The evidence of today suggests that the points made above – while hardly rocket science – are salient conclusions and problems that will prove impossible to resolve until January at the earliest. So, we should expect the time until then to be a bumpy ride. Fasten your seatbelts, kids.
It’s ten years ago to the month since United were last 3-0 down at half time in a Premier League game. That was at Middlesbrough, a game which finished 4-1 and is most memorable for prompting the infamous Roy Keane MUTV rant which never aired, but cost him his employment at the club.
If there are parallels to be drawn it is in the lack of leadership. Wayne Rooney has been club captain for just over a year and, despite all of the reasonable suggestions earlier in his career that indicated he was a sure fire certainty for the skipper’s armband for club and country, now that he has achieved them, he is not showing the sort of form worthy of either accolade.
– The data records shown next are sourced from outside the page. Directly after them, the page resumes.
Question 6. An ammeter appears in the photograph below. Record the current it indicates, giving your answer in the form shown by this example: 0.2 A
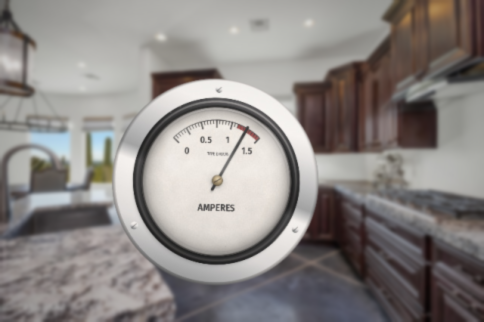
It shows 1.25 A
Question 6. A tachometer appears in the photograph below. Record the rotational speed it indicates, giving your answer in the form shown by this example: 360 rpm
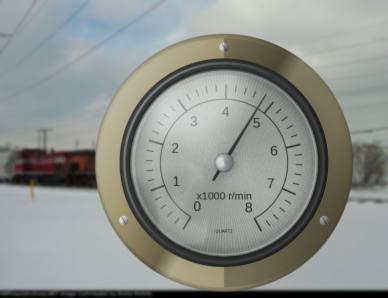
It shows 4800 rpm
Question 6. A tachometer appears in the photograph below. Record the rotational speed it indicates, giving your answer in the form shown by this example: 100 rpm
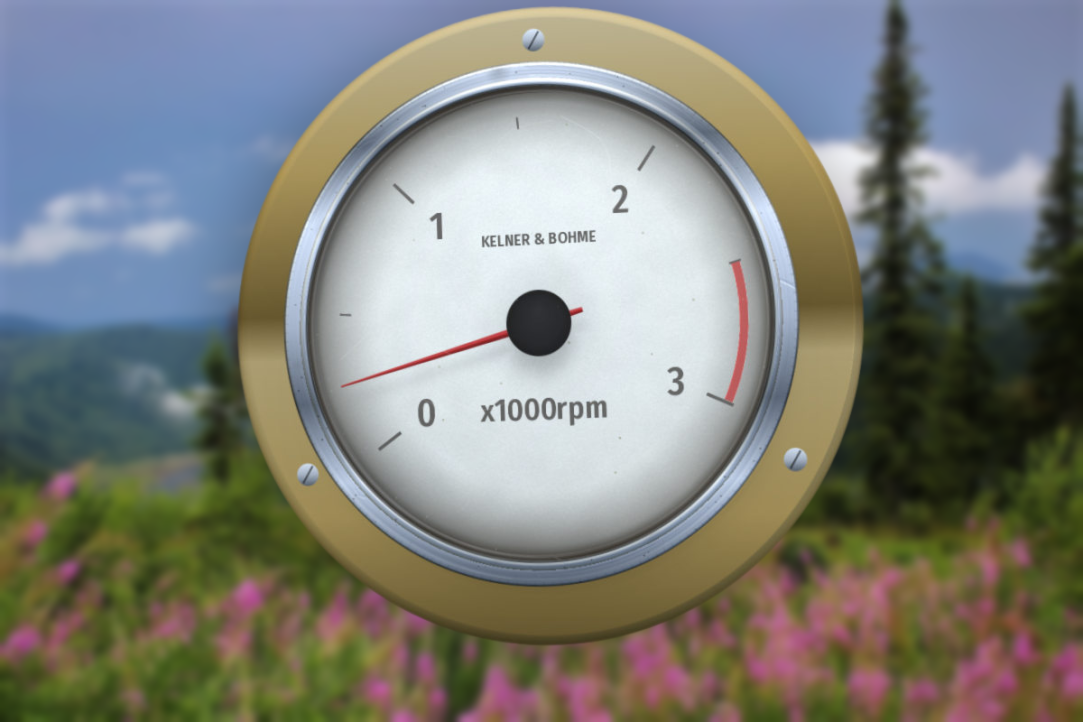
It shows 250 rpm
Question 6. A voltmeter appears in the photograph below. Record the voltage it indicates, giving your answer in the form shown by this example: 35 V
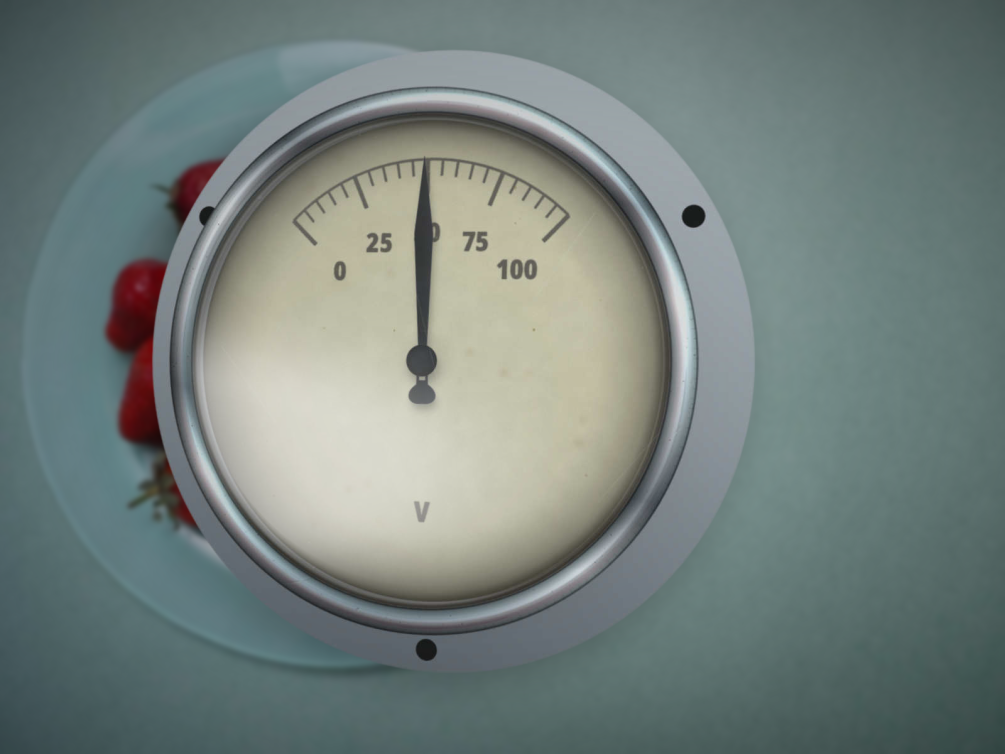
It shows 50 V
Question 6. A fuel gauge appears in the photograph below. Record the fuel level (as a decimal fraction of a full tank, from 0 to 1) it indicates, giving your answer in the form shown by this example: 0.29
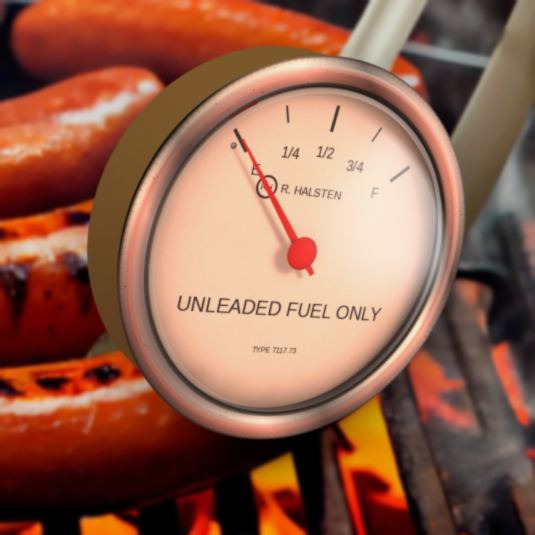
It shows 0
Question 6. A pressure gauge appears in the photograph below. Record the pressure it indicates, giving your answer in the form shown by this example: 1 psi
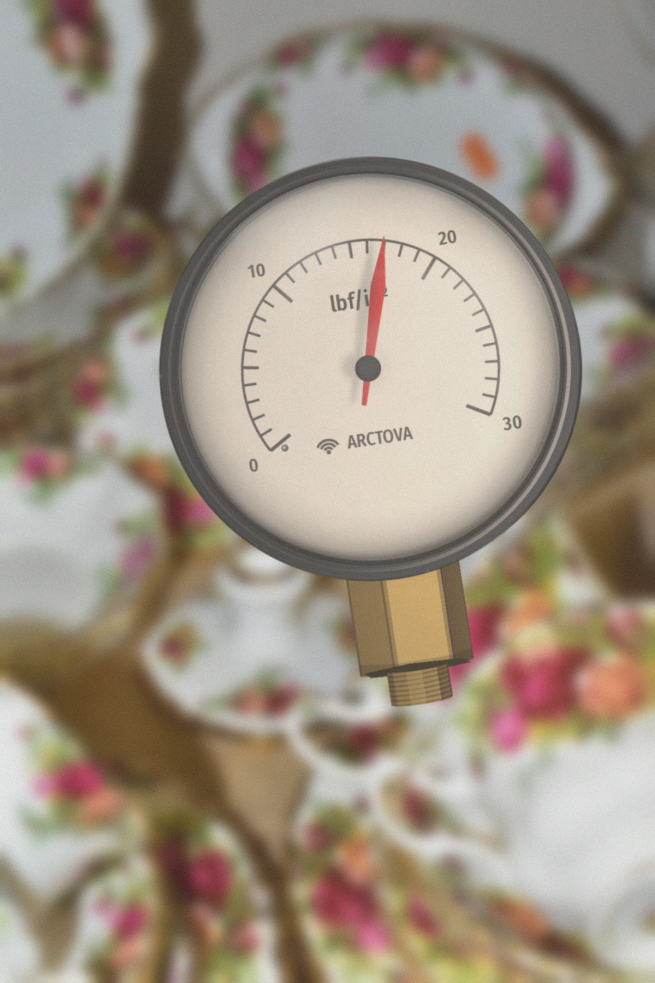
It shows 17 psi
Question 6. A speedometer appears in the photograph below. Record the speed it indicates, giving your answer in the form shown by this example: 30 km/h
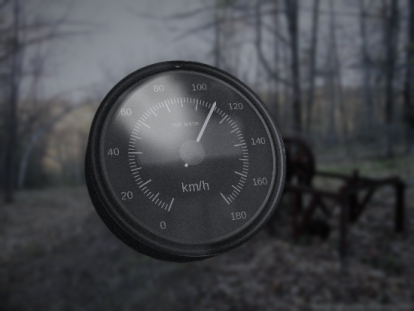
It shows 110 km/h
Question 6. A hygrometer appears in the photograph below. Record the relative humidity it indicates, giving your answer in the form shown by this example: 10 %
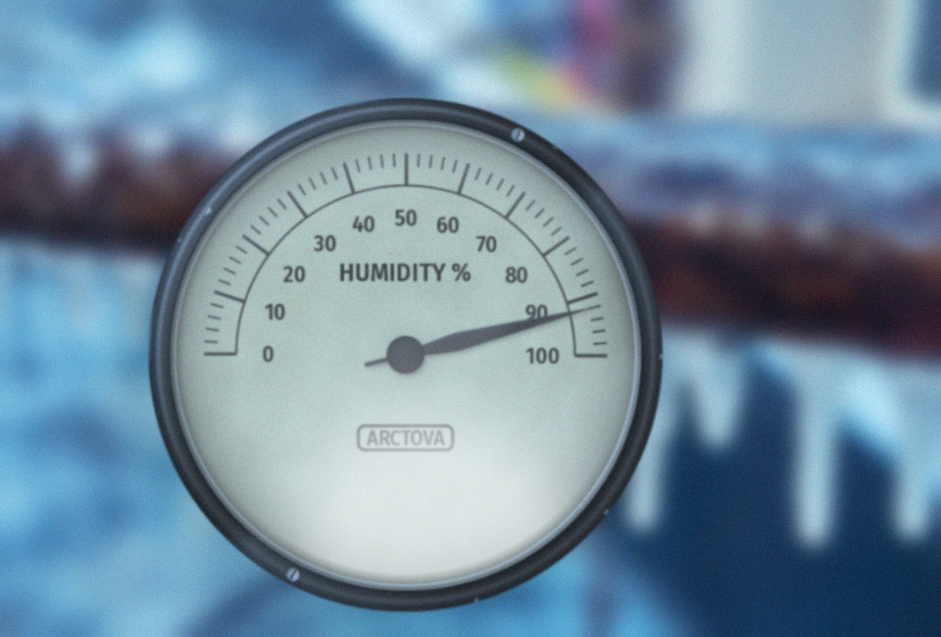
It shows 92 %
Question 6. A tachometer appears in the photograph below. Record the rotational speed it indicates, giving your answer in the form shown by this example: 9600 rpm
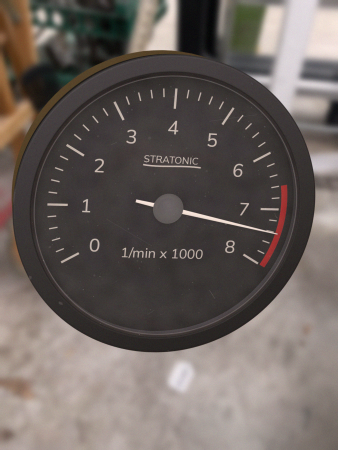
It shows 7400 rpm
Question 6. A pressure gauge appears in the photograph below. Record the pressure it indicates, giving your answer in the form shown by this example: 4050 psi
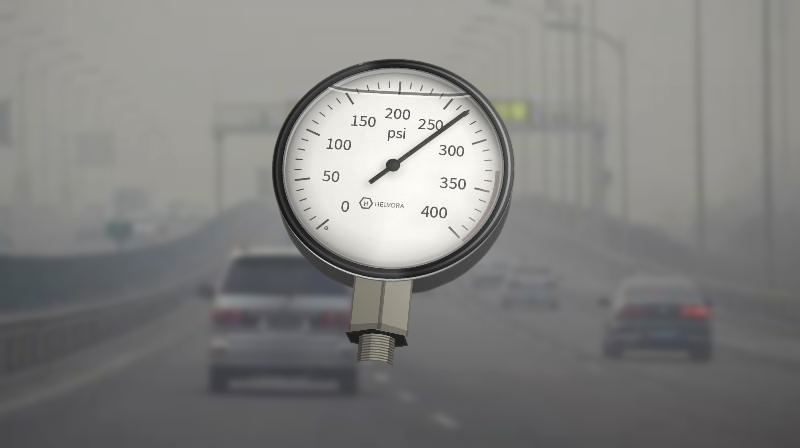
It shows 270 psi
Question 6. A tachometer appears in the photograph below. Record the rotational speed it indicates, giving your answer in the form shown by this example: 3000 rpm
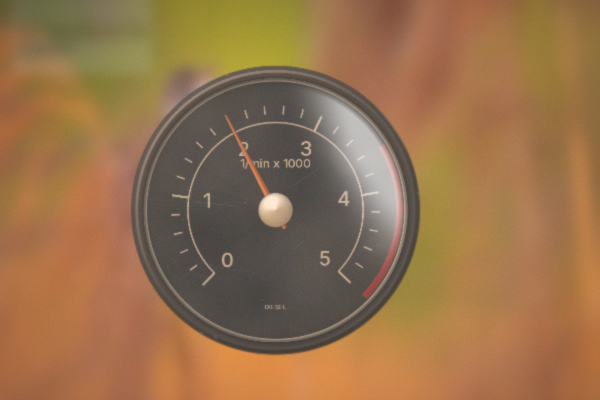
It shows 2000 rpm
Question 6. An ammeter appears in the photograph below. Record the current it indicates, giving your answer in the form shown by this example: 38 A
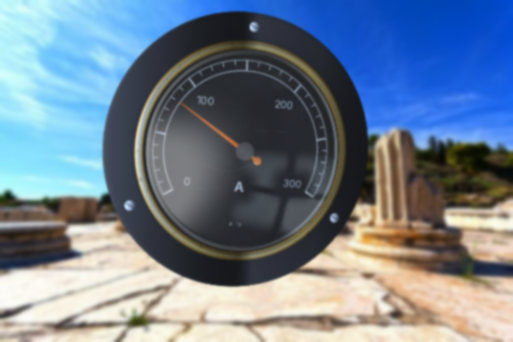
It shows 80 A
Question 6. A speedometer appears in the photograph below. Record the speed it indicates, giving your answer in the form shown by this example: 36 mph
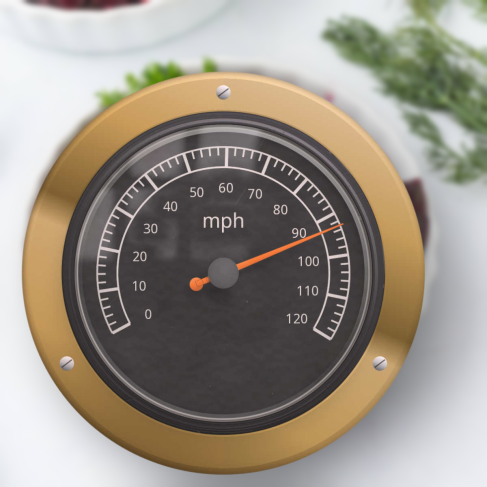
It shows 93 mph
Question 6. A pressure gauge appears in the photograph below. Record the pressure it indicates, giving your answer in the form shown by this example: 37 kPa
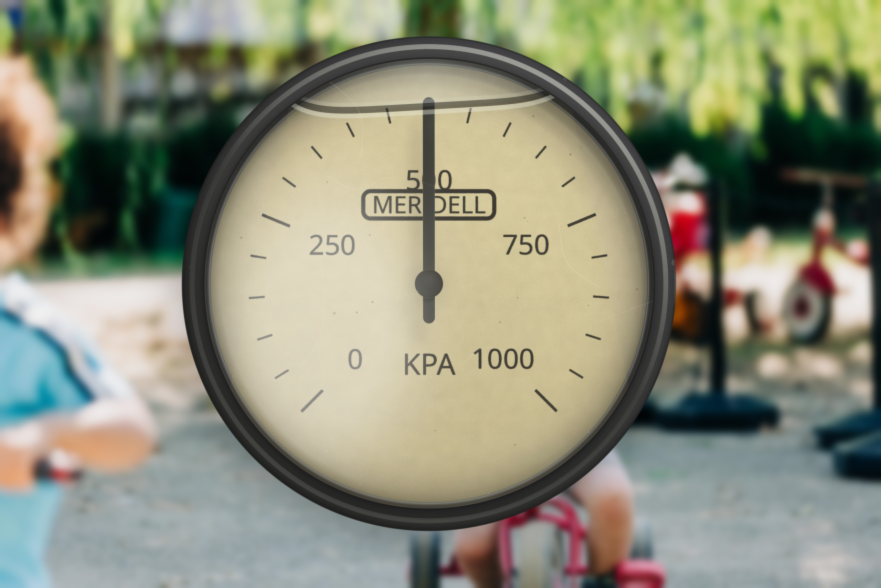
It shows 500 kPa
Rooney wasn’t to blame for today’s debacle but it was extremely evident that he would not provide the inspiration for a recovery; and, even in the darkest moments, this is the least you require of the captain of the most successful club in the country, if not in himself then at least in inspiring it from others.
It is ridiculous to suggest that Rooney be subjected to the same fate as Keane (as much as some naysayers may wish it) but it is now far past the point of debating whether it would be fair to drop him. Of course it would, and even bearing in mind the scarcity of options, James Wilson – or, whisper it, Marouane Fellaini – may be worth a try from the start. If the least that it does is motivate Rooney to discover some form then it will be a worthwhile exercise, but it is clearly now one that needs to be taken sooner rather than later. Whether Louis van Gaal is bold enough to do so isn’t a question that should be asked of a manager who sold off Robin van Persie, a player who was deemed to be his golden boy less than 12 months before, and that’s without referencing the Angel Di Maria episode.
History repeating (2)
There ought to be a caveat to the above point, but it’s strong enough to stand as a separate one. There were a few players singled out by Keane in that 2005 rant and those were said to include Darren Fletcher and John O’Shea. There were even question marks over Cristiano Ronaldo’s potential, with his periods of inconsistency and frustrating decision making being cited as reasons that he should possibly be moved on.
And just as then, there are players being doubted today. Memphis Depay’s ineffectual performance, Daley Blind’s shakiness against speed and strength, and even Schweinsteiger’s capability to cope with the pace of these top games were all called into question today.
There is enough potential in this United side in terms of the players that Louis van Gaal has brought in himself but the question has to be asked whether the manager is doing them more harm than good? Even against Wolfsburg, the side had to go down to be cajoled into a tempo which was more reminiscent of a United side the supporters are used to seeing.
There’s so much disjointedness in the team that there is sensibility and justification with those with concerns and sensibility and justification for those who have hope. However, if you want to see how dangerous a debate about the half empty and half full glass can be, you need look no further than today’s opponents – time isn’t running out for Van Gaal, far from it, but further tangible signs of progress are required from his management, and it looks as if the next three months will provide many of the answers for those for and still undecided about the manager.